With help from a children’s samba school, Dondara finds her own beat
In Carnival, the 21-year-old student finds academic support and a celebration of her Afro-Brazilian heritage.
21-year-old Brazilian student Dondara wants you to forget everything you thought you knew about Carnival. Yes, there are fabulous costumes, dancing and floats. But the festival is so much more than that to her.
Dondara is the product of the lesser known side of Carnival — its philanthropic side. At age 9 she began taking free classes at the Pimpolhos da Grande Rio Samba School (Kids of Grande Rio Samba School). Pimpolhos provides students from the neighbourhood of Duque de Caxias with free workshops in art and dance, courses in English and Portuguese and scholarships.

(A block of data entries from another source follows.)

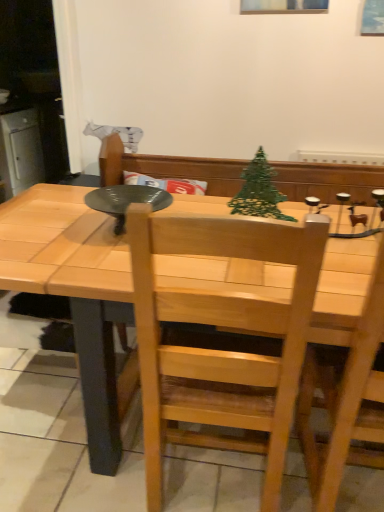
Describe the element at coordinates (219, 348) in the screenshot. Image resolution: width=384 pixels, height=512 pixels. I see `natural wood chair at center` at that location.

What do you see at coordinates (75, 292) in the screenshot? The height and width of the screenshot is (512, 384). I see `natural wood table at center` at bounding box center [75, 292].

I want to click on natural wood chair at center, so click(219, 348).

Considering their positions, is natural wood chair at center located in front of or behind green wire christmas tree at center?

Clearly, natural wood chair at center is in front of green wire christmas tree at center.

Between point (142, 399) and point (262, 184), which one is positioned in front?

The point (142, 399) is closer to the camera.

From the picture: From the image's perspective, is natural wood chair at center located beneath green wire christmas tree at center?

Yes.

Considering the relative positions of natural wood chair at center and natural wood table at center in the image provided, is natural wood chair at center to the left or to the right of natural wood table at center?

natural wood chair at center is to the right of natural wood table at center.

From the image's perspective, is natural wood chair at center located above or below natural wood table at center?

natural wood chair at center is situated lower than natural wood table at center in the image.

Consider the image. Who is more distant, natural wood chair at center or natural wood table at center?

natural wood table at center.

Between point (40, 193) and point (223, 446), which one is positioned in front?

Point (223, 446)

From the image's perspective, between natural wood table at center and natural wood chair at center, who is located below?

natural wood chair at center, from the image's perspective.

Could you tell me if natural wood table at center is facing natural wood chair at center?

Yes, natural wood table at center is turned towards natural wood chair at center.

Which object is positioned more to the right, green wire christmas tree at center or natural wood chair at center?

Positioned to the right is green wire christmas tree at center.

From a real-world perspective, is green wire christmas tree at center physically below natural wood chair at center?

No.

From the image's perspective, relative to natural wood chair at center, is green wire christmas tree at center above or below?

Based on their image positions, green wire christmas tree at center is located above natural wood chair at center.

Locate an element on the screen. christmas tree located above the natural wood chair at center (from the image's perspective) is located at coordinates [259, 191].

Does natural wood table at center have a smaller size compared to green wire christmas tree at center?

No, natural wood table at center is not smaller than green wire christmas tree at center.

Is the position of natural wood table at center more distant than that of green wire christmas tree at center?

No, natural wood table at center is closer to the viewer.

Which is correct: natural wood table at center is inside green wire christmas tree at center, or outside of it?

natural wood table at center exists outside the volume of green wire christmas tree at center.

Is natural wood table at center oriented away from green wire christmas tree at center?

That's not correct — natural wood table at center is not looking away from green wire christmas tree at center.

Is green wire christmas tree at center completely or partially outside of natural wood table at center?

Yes, green wire christmas tree at center is not within natural wood table at center.

Between green wire christmas tree at center and natural wood table at center, which one has smaller width?

green wire christmas tree at center.

Can you confirm if green wire christmas tree at center is taller than natural wood table at center?

In fact, green wire christmas tree at center may be shorter than natural wood table at center.

Can you tell me how much green wire christmas tree at center and natural wood table at center differ in facing direction?

There is a 15.4-degree angle between the facing directions of green wire christmas tree at center and natural wood table at center.

This screenshot has height=512, width=384. What are the coordinates of `christmas tree above the natural wood chair at center (from a real-world perspective)` in the screenshot? It's located at (259, 191).

Locate an element on the screen. This screenshot has height=512, width=384. table below the natural wood chair at center (from a real-world perspective) is located at coordinates (75, 292).

Which object lies further to the anchor point natural wood chair at center, green wire christmas tree at center or natural wood table at center?

green wire christmas tree at center is further to natural wood chair at center.

Based on their spatial positions, is natural wood chair at center or natural wood table at center closer to green wire christmas tree at center?

natural wood table at center lies closer to green wire christmas tree at center than the other object.

Looking at the image, which one is located closer to green wire christmas tree at center, natural wood table at center or natural wood chair at center?

Among the two, natural wood table at center is located nearer to green wire christmas tree at center.

Based on their spatial positions, is natural wood table at center or green wire christmas tree at center further from natural wood chair at center?

green wire christmas tree at center is positioned further to the anchor natural wood chair at center.

Looking at the image, which one is located further to natural wood table at center, green wire christmas tree at center or natural wood chair at center?

green wire christmas tree at center is positioned further to the anchor natural wood table at center.

Estimate the real-world distances between objects in this image. Which object is further from natural wood table at center, natural wood chair at center or green wire christmas tree at center?

Based on the image, green wire christmas tree at center appears to be further to natural wood table at center.

This screenshot has height=512, width=384. In order to click on table between green wire christmas tree at center and natural wood chair at center vertically in this screenshot , I will do `click(75, 292)`.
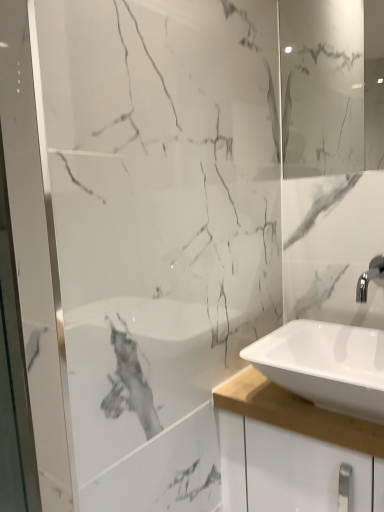
Find the location of `white glossy mirror at upper right`. white glossy mirror at upper right is located at coordinates (331, 86).

Image resolution: width=384 pixels, height=512 pixels. Describe the element at coordinates (331, 86) in the screenshot. I see `white glossy mirror at upper right` at that location.

At what (x,y) coordinates should I click in order to perform the action: click on white glossy sink at lower right. Please return your answer as a coordinate pair (x, y). The image size is (384, 512). Looking at the image, I should click on (326, 365).

What do you see at coordinates (326, 365) in the screenshot? The height and width of the screenshot is (512, 384). I see `white glossy sink at lower right` at bounding box center [326, 365].

The height and width of the screenshot is (512, 384). Identify the location of white glossy mirror at upper right. (331, 86).

Considering the relative positions of white glossy sink at lower right and white glossy mirror at upper right in the image provided, is white glossy sink at lower right to the left or to the right of white glossy mirror at upper right?

Based on their positions, white glossy sink at lower right is located to the left of white glossy mirror at upper right.

Considering the relative positions of white glossy sink at lower right and white glossy mirror at upper right in the image provided, is white glossy sink at lower right in front of white glossy mirror at upper right?

Yes.

Does point (282, 344) come closer to viewer compared to point (286, 163)?

Yes, point (282, 344) is in front of point (286, 163).

From the image's perspective, is white glossy sink at lower right located above or below white glossy mirror at upper right?

Clearly, from the image's perspective, white glossy sink at lower right is below white glossy mirror at upper right.

From a real-world perspective, who is located lower, white glossy sink at lower right or white glossy mirror at upper right?

white glossy sink at lower right is physically lower.

Which of these two, white glossy sink at lower right or white glossy mirror at upper right, is wider?

With larger width is white glossy sink at lower right.

Who is shorter, white glossy sink at lower right or white glossy mirror at upper right?

Standing shorter between the two is white glossy sink at lower right.

Considering the sizes of white glossy sink at lower right and white glossy mirror at upper right in the image, is white glossy sink at lower right bigger or smaller than white glossy mirror at upper right?

Clearly, white glossy sink at lower right is larger in size than white glossy mirror at upper right.

Would you say white glossy sink at lower right contains white glossy mirror at upper right?

No, white glossy sink at lower right does not contain white glossy mirror at upper right.

Are white glossy sink at lower right and white glossy mirror at upper right beside each other?

white glossy sink at lower right and white glossy mirror at upper right are clearly separated.

Is white glossy sink at lower right oriented away from white glossy mirror at upper right?

No, white glossy sink at lower right's orientation is not away from white glossy mirror at upper right.

How many degrees apart are the facing directions of white glossy sink at lower right and white glossy mirror at upper right?

The angular difference between white glossy sink at lower right and white glossy mirror at upper right is 0.605 degrees.

How distant is white glossy sink at lower right from white glossy mirror at upper right?

white glossy sink at lower right is 29.12 inches away from white glossy mirror at upper right.

At what (x,y) coordinates should I click in order to perform the action: click on sink that appears in front of the white glossy mirror at upper right. Please return your answer as a coordinate pair (x, y). This screenshot has height=512, width=384. Looking at the image, I should click on (326, 365).

Is white glossy mirror at upper right at the left side of white glossy sink at lower right?

In fact, white glossy mirror at upper right is to the right of white glossy sink at lower right.

Looking at this image, between white glossy mirror at upper right and white glossy sink at lower right, which one is positioned behind?

white glossy mirror at upper right is further away from the camera.

Does point (382, 95) appear closer or farther from the camera than point (286, 339)?

Point (382, 95).

From the image's perspective, is white glossy mirror at upper right above or below white glossy sink at lower right?

Clearly, from the image's perspective, white glossy mirror at upper right is above white glossy sink at lower right.

From a real-world perspective, which object stands above the other?

From a 3D spatial view, white glossy mirror at upper right is above.

Consider the image. Between white glossy mirror at upper right and white glossy sink at lower right, which one has larger width?

With larger width is white glossy sink at lower right.

Can you confirm if white glossy mirror at upper right is shorter than white glossy sink at lower right?

No, white glossy mirror at upper right is not shorter than white glossy sink at lower right.

Is white glossy mirror at upper right smaller than white glossy sink at lower right?

Indeed, white glossy mirror at upper right has a smaller size compared to white glossy sink at lower right.

Can white glossy sink at lower right be found inside white glossy mirror at upper right?

No.

Is white glossy mirror at upper right beside white glossy sink at lower right?

They are not placed beside each other.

“Growing up, you’re constantly told you can’t. You can’t because you’re black or poor or born in a dangerous neighborhood,” she says. But after attending Pimpolhos, she began to imagine a different future for herself.
Through Pimpolhos classes, Dondara became fluent in English. She is now enrolled in university and studying international relations. Half of her tuition is paid for by scholarship — the other half she pays for using the money she makes as an English-speaking tour guide. Dondara aced her most recent set of university exams. “I love that quote: ‘I am my ancestors’ wildest dreams,’” she says of her accomplishments with a smile.
“We are trying to raise good people through the arts,” explained Camilla Soares, President of the Pimpolhos da Grande Rio Samba School. “Carnival is not what people think it is,” she continued. 800 students benefit from Pimpolhos programmes every week. The children are required to show they are enrolled in school in order to participate in Pimpolhos. During Carnival, they perform during the special family-friendly day parade with floats that have teachable themes like “Recycle!” or “Respect your parents.”
In addition to the support she received from Pimpolhos, Dondara loves Carnival because it provides her with the opportunity to celebrate her Afro-Brazilian roots. In a country where racial discrimination runs rampant, there are few opportunities for her to feel proud of her heritage. “You can’t play with us because you’re darker,” Dondara remembers hearing as a kid.
But during Carnival, the country pays tribute to an important piece of Afro-Brazilian culture: samba — a form of music and dance known as the heartbeat of Brazil. Its origins can be traced back to West African slaves brought to Brazil in the 16th century. During Carnival, the streets are filled with the rhythmic beats and lively dancing. Tributes to the mother of modern samba, an Afro-Brazilian woman nicknamed Tia Ciata, are a highlight in most parades.
And so for Dondara, Carnival is more than just a great party. It has given her the tools she needs to flourish academically and provides her with an opportunity to celebrate her culture. “I start crying the moment I see the crowds,” Dondara shares shaking her head, at a loss for words when asked about the pride she feels while parading with Grande Rio. “I just can’t describe it.”